## WHAT YOU WILL DO:
Whenever the word "buergerbuero" appears in a line of the listing, copy that line.

[Opening RECORD SET section]

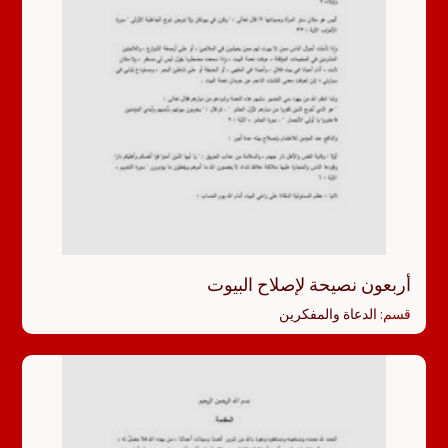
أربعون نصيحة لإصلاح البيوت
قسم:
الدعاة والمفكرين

[Closing RECORD SET section]
[Opening RECORD SET section]

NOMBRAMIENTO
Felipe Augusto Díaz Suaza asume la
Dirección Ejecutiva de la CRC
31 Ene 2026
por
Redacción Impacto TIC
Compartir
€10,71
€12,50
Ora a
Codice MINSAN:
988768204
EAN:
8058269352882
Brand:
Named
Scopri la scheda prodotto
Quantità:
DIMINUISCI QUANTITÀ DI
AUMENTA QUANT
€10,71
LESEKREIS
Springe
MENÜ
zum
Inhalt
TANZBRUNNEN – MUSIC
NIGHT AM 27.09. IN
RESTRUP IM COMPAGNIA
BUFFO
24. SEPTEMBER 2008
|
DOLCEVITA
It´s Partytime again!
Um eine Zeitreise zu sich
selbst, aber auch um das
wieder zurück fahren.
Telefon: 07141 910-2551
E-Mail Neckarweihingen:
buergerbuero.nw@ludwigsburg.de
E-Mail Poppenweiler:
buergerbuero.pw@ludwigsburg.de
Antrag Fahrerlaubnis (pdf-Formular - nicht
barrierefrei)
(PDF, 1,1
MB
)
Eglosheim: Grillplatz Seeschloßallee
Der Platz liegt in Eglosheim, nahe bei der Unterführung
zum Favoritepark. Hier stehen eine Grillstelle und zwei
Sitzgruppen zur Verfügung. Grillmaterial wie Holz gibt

[Closing RECORD SET section]

## OUTPUT OF THE TASK:
buergerbuero.nw@ludwigsburg.de
buergerbuero.pw@ludwigsburg.de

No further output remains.